Print out the data that follows exactly, character for character, apart from the pictures.

■ INPUT DATA:

◇ ◇ ◇ ◇ ◇ ◇ ◇

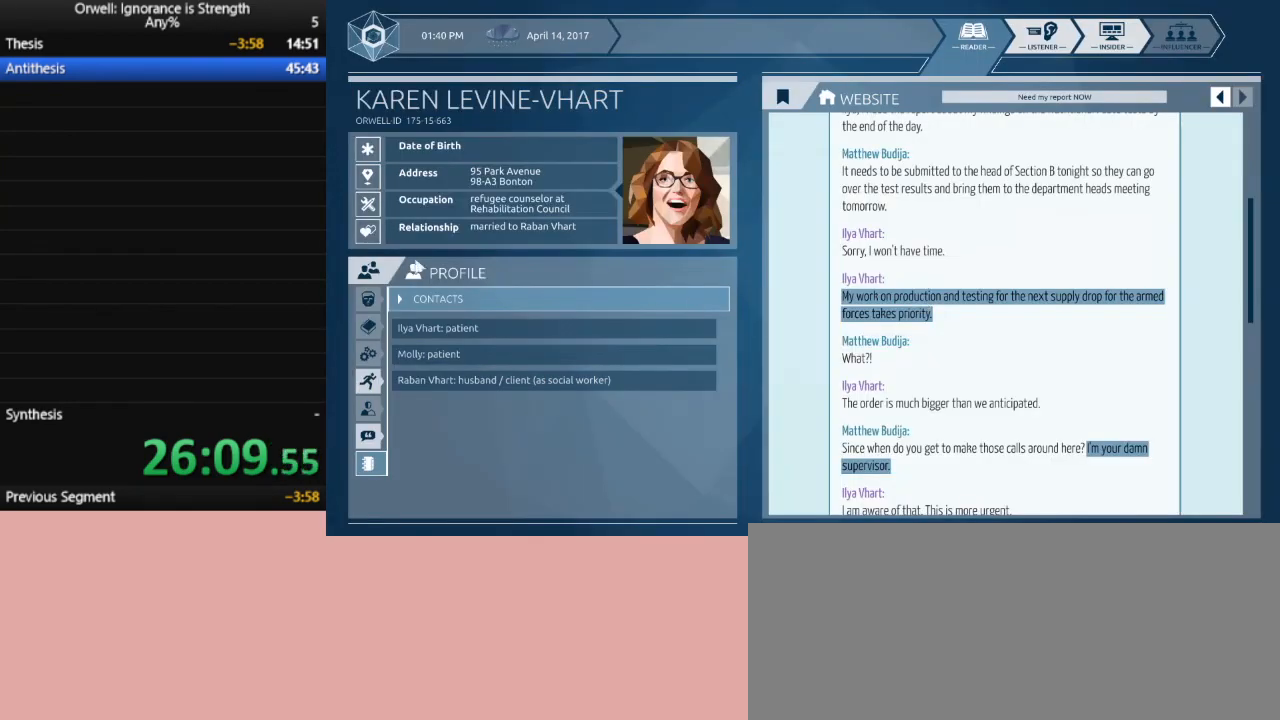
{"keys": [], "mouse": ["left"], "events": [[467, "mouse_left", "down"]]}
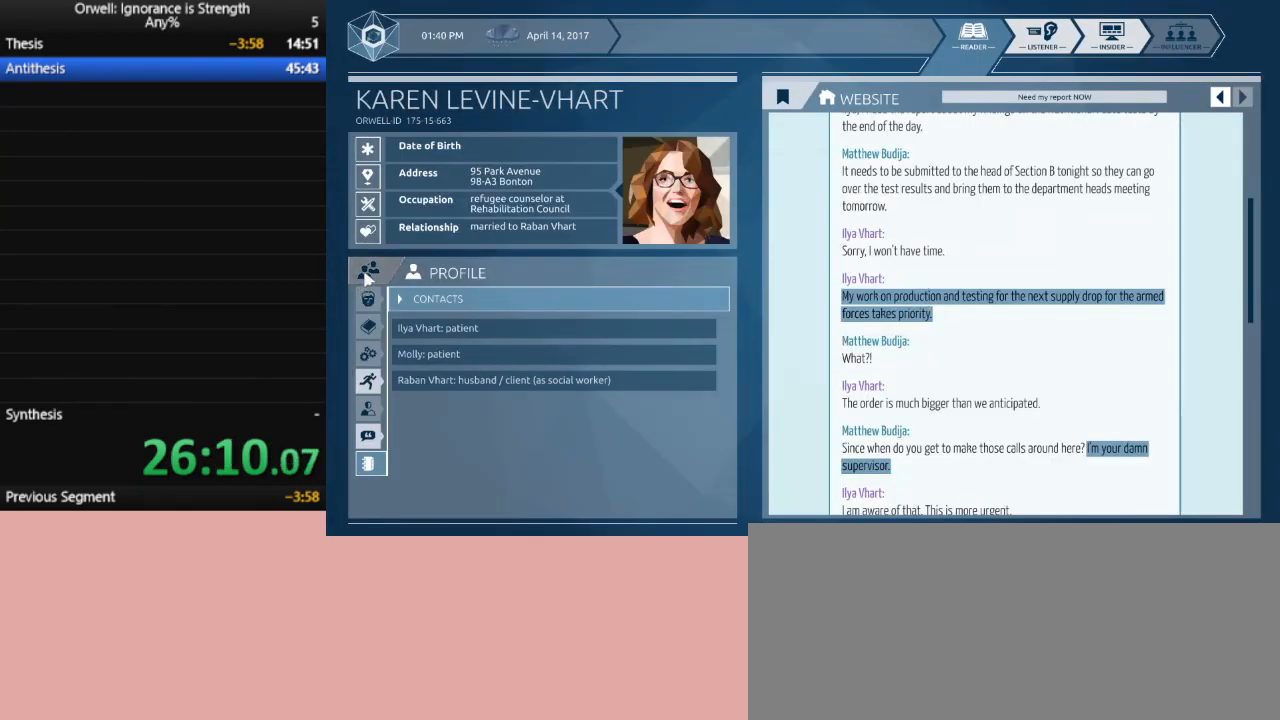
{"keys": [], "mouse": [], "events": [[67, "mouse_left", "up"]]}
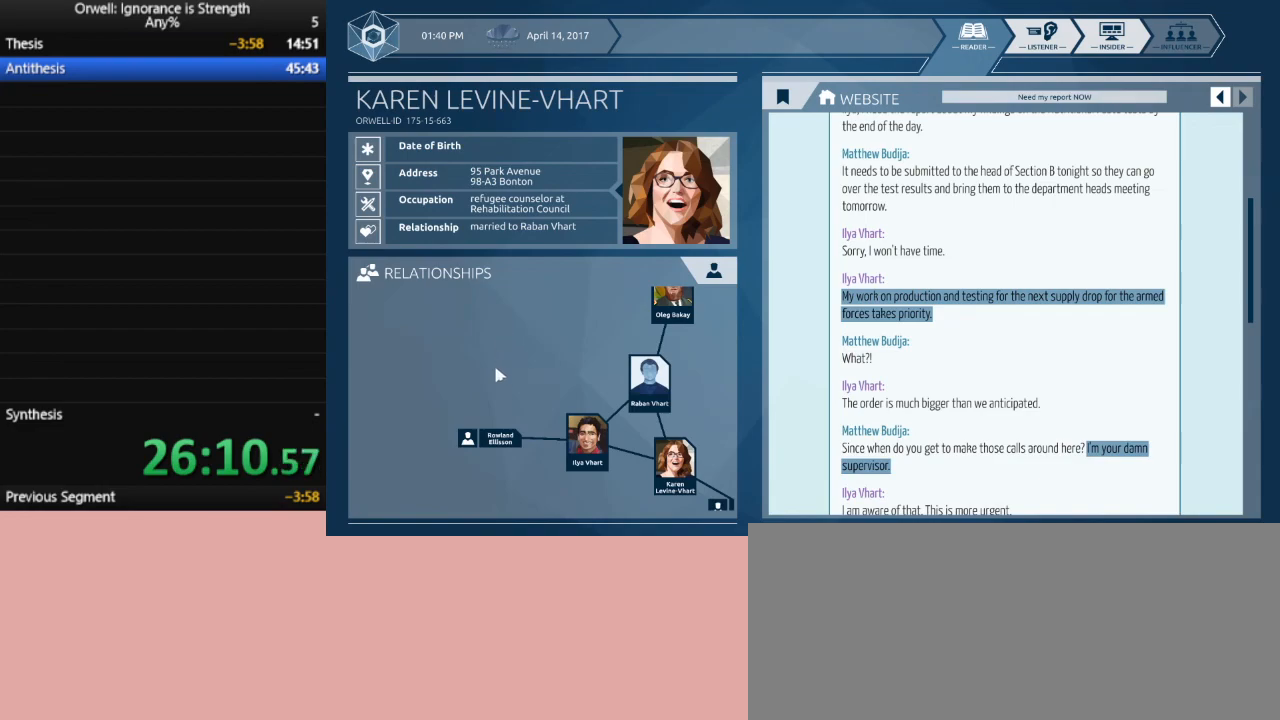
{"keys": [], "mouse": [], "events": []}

◇ ◇ ◇ ◇ ◇ ◇ ◇

■ RESULT FOR THIS TASK:
{"keys": [], "mouse": ["left"], "events": [[467, "mouse_left", "down"]]}
{"keys": [], "mouse": [], "events": [[67, "mouse_left", "up"]]}
{"keys": [], "mouse": [], "events": []}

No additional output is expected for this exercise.